* DATASET RECORDS:
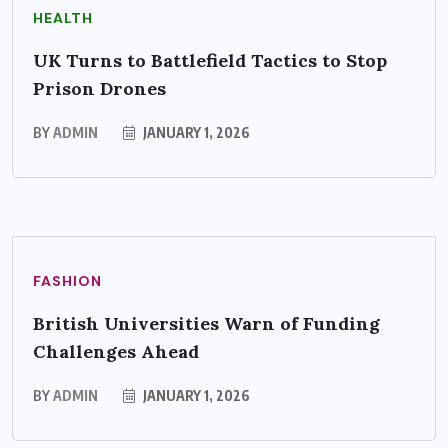
HEALTH
UK Turns to Battlefield Tactics to Stop
Prison Drones
BY
ADMIN
JANUARY 1, 2026
FASHION
British Universities Warn of Funding
Challenges Ahead
BY
ADMIN
JANUARY 1, 2026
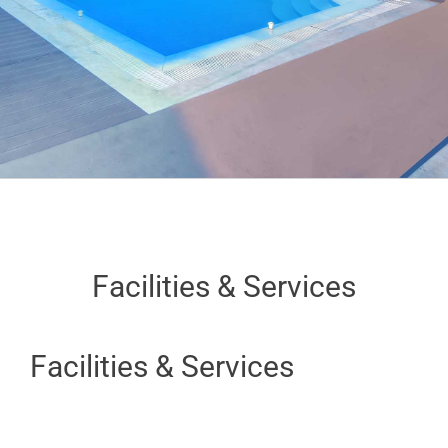
Facilities & Services
Facilities & Services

* ABOUT THIS EXERCISE:
Reproduce the listing above exactly, but skip the pictures.

* YOUR RESPONSE:
HEALTH
UK Turns to Battlefield Tactics to Stop
Prison Drones
BY
ADMIN
JANUARY 1, 2026
FASHION
British Universities Warn of Funding
Challenges Ahead
BY
ADMIN
JANUARY 1, 2026
Facilities & Services
Facilities & Services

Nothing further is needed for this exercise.